WarmUp: Can an Entrepreneur Have Any Real Life?

WarmUp: Can an Entrepreneur Have Any Real Life?

I had the opportunity to attend the April WarmUp –meeting and panel discussion about entrepreneurship, the daily lives of entrepreneurs, and most importantly, the big question if entrepreneurs can actually have any real life outside their work. Most of us know, or at least have heard, that being an entrepreneur isn’t always the simplest career choice you can think of, and definitely not the easiest one. Being an entrepreneur usually requires spending long hours at work, commitment and at least to some extent, innovation and enthusiasm towards what you’re doing.

At the WarmUp we heard thoughts on entrepreneurship and it’s challenges from four entrepreneurs from different areas of business, including retail and sales, net commerce and education. Our interesting speakers in the panel were Manu Rekola from ZinZino Oy, Jaana Komscha-Härkönen from Breaks Finland Oy and Kati Partanen with her business partner Veera Brückler from Twistbe Oy.

Even though our speakers in the panel were from different areas in business, there was one thought everyone had in common; entrepreneurship is a huge part of your life and takes up a lot of commitment and effort. This was not, however, seen as a negative aspect, but more as a way of life, in which you live in a very close relationship with your job.

During the conversation, we also discussed other aspects in entrepreneurship, including the difficulty in setting boundaries between work and private life and what different ways there are to recover after work, considering that being an entrepreneur is commonly seen as a 24/7 job. Many of the speakers thought, that with a very time consuming job like being an entrepreneur, work, family and free time easily blend together in a way that you can’t have a traditional 8-to-4 day schedule. If you notice an important client sending you e-mails on a Saturday night, you might as well just answer them right away. This is understandable especially in the case when the company is the product of your own hard work, and naturally you will go to great extents for its success.

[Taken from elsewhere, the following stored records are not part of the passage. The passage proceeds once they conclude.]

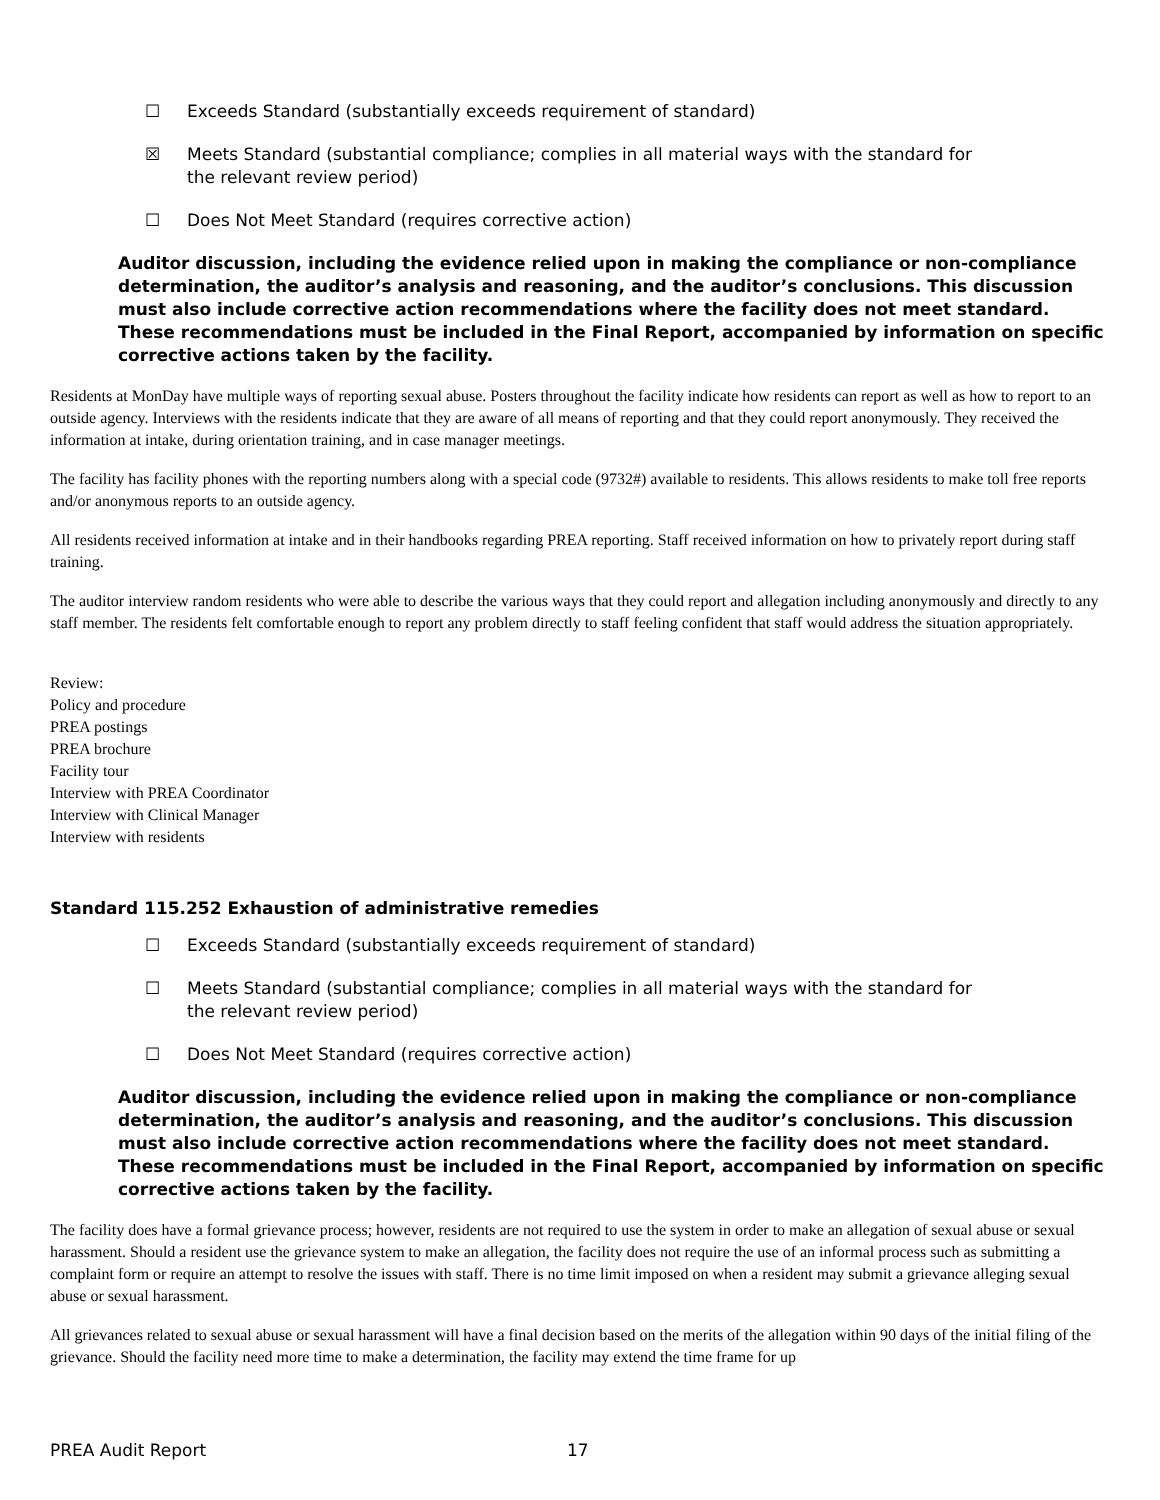☐ Exceeds Standard (substantially exceeds requirement of standard)
☒ Meets Standard (substantial compliance; complies in all material ways with the standard for the relevant review period)
☐ Does Not Meet Standard (requires corrective action)
Auditor discussion, including the evidence relied upon in making the compliance or non-compliance determination, the auditor’s analysis and reasoning, and the auditor’s conclusions. This discussion must also include corrective action recommendations where the facility does not meet standard. These recommendations must be included in the Final Report, accompanied by information on specific corrective actions taken by the facility.
Residents at MonDay have multiple ways of reporting sexual abuse. Posters throughout the facility indicate how residents can report as well as how to report to an outside agency. Interviews with the residents indicate that they are aware of all means of reporting and that they could report anonymously. They received the information at intake, during orientation training, and in case manager meetings.
The facility has facility phones with the reporting numbers along with a special code (9732#) available to residents. This allows residents to make toll free reports and/or anonymous reports to an outside agency.
All residents received information at intake and in their handbooks regarding PREA reporting. Staff received information on how to privately report during staff training.
The auditor interview random residents who were able to describe the various ways that they could report and allegation including anonymously and directly to any staff member. The residents felt comfortable enough to report any problem directly to staff feeling confident that staff would address the situation appropriately.
Review:
Policy and procedure
PREA postings
PREA brochure
Facility tour
Interview with PREA Coordinator
Interview with Clinical Manager
Interview with residents
Standard 115.252 Exhaustion of administrative remedies
☐ Exceeds Standard (substantially exceeds requirement of standard)
☐ Meets Standard (substantial compliance; complies in all material ways with the standard for the relevant review period)
☐ Does Not Meet Standard (requires corrective action)
Auditor discussion, including the evidence relied upon in making the compliance or non-compliance determination, the auditor’s analysis and reasoning, and the auditor’s conclusions. This discussion must also include corrective action recommendations where the facility does not meet standard. These recommendations must be included in the Final Report, accompanied by information on specific corrective actions taken by the facility.
The facility does have a formal grievance process; however, residents are not required to use the system in order to make an allegation of sexual abuse or sexual harassment. Should a resident use the grievance system to make an allegation, the facility does not require the use of an informal process such as submitting a complaint form or require an attempt to resolve the issues with staff. There is no time limit imposed on when a resident may submit a grievance alleging sexual abuse or sexual harassment.
All grievances related to sexual abuse or sexual harassment will have a final decision based on the merits of the allegation within 90 days of the initial filing of the grievance. Should the facility need more time to make a determination, the facility may extend the time frame for up
PREA Audit Report 17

While it was generally agreed, that having your own firm takes up a major amount of your time, it was also noted that it’s important to have a schedule of your own in order to avoid being constantly overwhelmed by your workload. It was also discussed, that for many entrepreneurs the first years of working with a new company are always the hardest and require the most resources. As the company comes more profitable and self-sufficient, there’s also more room for free time as the basic groundwork has been done. This, of course, cannot be generalized, and some may actually want more challenges as the time goes by and the company grows.

It is important to notice, that entrepreneurship is also being seen as a way to express yourself, develop your own skills and ideas, and most importantly, to have the freedom to do your own thing without the restrictions of working in a traditional job. This is seen for many people as one of the most tempting and best aspects to pursue a career in entrepreneurship.